In the entries that follow, which lines hold the string "Other"? List them.

BEGIN Extracted data

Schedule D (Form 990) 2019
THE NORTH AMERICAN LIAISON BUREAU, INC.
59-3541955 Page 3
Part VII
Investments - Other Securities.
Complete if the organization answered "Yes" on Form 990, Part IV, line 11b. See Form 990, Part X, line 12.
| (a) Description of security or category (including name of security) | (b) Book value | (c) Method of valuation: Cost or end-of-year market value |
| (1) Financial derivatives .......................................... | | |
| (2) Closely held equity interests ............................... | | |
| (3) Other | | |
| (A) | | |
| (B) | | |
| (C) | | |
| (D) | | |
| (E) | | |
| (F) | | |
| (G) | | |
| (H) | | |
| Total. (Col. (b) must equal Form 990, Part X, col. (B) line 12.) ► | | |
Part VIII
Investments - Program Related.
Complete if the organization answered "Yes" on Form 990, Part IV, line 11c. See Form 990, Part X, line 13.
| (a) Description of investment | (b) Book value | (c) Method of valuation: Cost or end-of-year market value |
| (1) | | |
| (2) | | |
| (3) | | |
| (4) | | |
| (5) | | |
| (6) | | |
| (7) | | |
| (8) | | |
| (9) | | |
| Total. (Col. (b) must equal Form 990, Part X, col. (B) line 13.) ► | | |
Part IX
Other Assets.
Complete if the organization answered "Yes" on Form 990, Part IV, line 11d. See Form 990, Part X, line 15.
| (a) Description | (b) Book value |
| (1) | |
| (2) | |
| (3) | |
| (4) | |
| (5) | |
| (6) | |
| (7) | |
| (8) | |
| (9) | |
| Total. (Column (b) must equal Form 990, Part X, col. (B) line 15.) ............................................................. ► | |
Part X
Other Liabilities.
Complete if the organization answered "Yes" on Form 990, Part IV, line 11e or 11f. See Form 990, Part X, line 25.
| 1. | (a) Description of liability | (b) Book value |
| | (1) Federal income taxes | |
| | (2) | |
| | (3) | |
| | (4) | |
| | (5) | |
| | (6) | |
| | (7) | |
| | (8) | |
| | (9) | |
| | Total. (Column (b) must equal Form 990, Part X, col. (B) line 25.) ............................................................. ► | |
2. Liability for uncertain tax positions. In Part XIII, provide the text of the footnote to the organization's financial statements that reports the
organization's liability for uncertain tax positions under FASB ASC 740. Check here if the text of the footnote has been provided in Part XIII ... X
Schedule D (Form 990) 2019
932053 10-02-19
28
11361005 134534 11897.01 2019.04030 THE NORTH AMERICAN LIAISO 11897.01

END Extracted data

Result of the task —
Investments - Other Securities.
| (3) Other | | |
Other Assets.
Other Liabilities.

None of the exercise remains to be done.